Amplification d'écriture sur un SSD.

Pour limiter la casse, certains SSD contiennent des Flash en rab, invisibles du point de vue du système d'exploitation : on parle de sur-approvisionnement. Ces Flash en rab peuvent aussi servir si jamais une mémoire Flash tombe en panne après avoir été trop souvent écrite. Le remplacement s'effectue simplement en mettant à jour la table de correspondances.

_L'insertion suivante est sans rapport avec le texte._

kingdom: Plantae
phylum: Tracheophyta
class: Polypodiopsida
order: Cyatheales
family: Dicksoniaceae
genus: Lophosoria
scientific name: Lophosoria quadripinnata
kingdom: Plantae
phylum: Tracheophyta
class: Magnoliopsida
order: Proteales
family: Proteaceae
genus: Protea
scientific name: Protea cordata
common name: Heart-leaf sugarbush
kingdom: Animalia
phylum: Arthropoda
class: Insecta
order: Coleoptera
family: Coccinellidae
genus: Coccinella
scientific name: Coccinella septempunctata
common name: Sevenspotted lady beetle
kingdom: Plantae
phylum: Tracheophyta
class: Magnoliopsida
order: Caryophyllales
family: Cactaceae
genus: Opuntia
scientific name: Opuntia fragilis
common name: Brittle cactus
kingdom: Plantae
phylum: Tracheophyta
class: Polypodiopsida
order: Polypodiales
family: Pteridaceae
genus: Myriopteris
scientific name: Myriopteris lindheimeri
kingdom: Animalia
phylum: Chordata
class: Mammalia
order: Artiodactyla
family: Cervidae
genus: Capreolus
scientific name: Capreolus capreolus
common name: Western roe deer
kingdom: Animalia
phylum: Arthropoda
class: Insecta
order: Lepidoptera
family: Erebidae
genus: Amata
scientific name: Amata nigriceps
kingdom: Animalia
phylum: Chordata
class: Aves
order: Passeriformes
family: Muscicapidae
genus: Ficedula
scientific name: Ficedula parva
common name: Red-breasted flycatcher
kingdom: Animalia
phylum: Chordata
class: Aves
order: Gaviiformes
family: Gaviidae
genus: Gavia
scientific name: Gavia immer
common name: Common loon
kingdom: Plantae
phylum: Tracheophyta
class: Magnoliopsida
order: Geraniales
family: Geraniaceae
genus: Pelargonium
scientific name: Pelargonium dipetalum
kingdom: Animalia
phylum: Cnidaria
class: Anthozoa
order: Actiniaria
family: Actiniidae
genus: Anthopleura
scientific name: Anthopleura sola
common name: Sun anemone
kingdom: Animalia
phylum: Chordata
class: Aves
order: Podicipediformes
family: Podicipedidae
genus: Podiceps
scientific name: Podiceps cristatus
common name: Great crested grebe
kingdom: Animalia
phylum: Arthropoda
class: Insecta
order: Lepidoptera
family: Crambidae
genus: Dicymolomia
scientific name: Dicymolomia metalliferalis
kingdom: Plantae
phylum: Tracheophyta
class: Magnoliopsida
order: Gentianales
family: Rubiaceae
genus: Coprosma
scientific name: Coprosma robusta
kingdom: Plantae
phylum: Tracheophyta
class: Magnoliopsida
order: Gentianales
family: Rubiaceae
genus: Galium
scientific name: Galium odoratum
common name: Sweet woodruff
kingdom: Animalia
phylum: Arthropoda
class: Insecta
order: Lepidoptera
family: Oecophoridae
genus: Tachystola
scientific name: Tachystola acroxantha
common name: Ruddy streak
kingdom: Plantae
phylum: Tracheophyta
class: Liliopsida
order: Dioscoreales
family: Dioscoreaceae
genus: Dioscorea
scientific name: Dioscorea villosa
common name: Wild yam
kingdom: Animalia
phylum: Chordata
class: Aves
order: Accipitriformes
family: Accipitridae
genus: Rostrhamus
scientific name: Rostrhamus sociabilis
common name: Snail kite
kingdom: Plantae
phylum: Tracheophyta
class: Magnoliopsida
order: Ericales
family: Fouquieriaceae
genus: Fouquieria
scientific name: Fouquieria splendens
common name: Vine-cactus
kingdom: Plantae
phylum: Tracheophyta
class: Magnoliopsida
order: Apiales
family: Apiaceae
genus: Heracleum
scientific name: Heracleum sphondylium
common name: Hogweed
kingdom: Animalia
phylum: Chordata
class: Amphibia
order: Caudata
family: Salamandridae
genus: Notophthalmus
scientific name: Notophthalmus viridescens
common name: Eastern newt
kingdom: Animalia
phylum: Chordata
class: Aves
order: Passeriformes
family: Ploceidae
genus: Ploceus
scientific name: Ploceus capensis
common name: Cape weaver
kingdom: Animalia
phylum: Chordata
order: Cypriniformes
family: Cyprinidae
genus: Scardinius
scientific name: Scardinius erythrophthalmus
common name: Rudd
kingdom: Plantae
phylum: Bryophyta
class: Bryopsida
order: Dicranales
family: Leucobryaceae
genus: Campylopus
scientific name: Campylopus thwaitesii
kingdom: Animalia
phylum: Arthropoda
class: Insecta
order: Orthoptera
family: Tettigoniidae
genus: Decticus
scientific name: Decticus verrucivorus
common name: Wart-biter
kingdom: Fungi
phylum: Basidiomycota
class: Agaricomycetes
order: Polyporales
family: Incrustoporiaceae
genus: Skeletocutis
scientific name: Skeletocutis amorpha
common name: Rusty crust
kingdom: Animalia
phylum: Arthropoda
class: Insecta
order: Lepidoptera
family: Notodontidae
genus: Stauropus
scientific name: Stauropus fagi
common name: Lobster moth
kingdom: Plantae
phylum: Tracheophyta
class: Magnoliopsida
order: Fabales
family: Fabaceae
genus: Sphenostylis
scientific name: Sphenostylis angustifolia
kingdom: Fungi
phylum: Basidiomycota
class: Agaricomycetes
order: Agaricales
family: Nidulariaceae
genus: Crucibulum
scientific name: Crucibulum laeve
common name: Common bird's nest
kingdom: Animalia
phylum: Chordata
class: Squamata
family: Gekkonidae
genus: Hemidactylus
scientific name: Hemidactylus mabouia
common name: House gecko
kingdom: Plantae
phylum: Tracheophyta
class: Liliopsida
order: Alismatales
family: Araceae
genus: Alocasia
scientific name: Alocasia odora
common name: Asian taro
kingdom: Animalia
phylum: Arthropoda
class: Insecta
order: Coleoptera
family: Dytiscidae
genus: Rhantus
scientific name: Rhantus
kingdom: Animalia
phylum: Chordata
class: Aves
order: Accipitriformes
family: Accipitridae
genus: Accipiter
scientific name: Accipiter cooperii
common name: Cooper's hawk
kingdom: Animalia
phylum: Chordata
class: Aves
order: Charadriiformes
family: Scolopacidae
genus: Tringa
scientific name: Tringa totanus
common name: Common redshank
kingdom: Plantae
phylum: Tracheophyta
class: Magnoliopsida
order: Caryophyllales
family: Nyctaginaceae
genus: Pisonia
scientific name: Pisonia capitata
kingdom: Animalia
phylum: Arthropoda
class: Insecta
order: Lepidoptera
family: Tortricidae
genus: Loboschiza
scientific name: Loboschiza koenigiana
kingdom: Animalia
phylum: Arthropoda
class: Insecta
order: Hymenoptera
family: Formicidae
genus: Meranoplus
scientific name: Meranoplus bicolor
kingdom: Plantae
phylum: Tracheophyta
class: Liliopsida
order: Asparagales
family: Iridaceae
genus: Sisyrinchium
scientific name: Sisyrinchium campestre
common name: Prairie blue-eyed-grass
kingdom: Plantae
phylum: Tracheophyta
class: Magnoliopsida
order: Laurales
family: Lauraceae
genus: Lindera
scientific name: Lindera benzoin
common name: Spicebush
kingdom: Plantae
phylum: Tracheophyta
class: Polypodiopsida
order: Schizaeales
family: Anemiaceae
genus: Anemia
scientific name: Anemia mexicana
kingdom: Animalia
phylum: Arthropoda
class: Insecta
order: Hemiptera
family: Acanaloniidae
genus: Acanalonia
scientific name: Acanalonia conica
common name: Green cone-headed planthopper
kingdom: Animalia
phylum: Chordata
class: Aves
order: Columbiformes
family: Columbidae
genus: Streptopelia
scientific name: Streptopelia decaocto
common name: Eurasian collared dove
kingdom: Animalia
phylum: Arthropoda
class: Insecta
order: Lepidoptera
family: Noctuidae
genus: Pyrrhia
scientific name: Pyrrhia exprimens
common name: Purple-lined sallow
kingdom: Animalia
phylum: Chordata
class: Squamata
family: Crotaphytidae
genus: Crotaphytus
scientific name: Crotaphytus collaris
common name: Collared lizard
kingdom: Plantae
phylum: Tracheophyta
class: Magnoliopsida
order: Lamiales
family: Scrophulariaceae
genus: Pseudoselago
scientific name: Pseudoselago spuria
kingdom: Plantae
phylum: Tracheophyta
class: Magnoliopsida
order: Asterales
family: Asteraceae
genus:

L'amplification d'écriture est à l'origine d'un autre problème, qui concerne les situations où l'on veut effacer des données sans que qui que ce soit ne puisse les récupérer. Avec des technologies de pointes, il est parfois possible de récupérer physiquement des données présentes sur un disque dur, même si celui-ci est partiellement détruit ou que les données en question ont été écrasées. Pour éviter cela, il vous suffit de réécrire des données aléatoires ou des zéros sur les secteurs concernés plusieurs centaines ou milliers de fois de suite. Mais si vous essayez de faire cela avec des SSD, cela n'effacera pas les données : cela se contentera de prendre des blocs vides pour écrire les données aléatoires dedans. Pour régler ce problème, certains SSD modernes possèdent des commandes qui permettent de remettre à zéro l'intégralité du disque dur, ou d'effacer des pages ou blocs bien précis.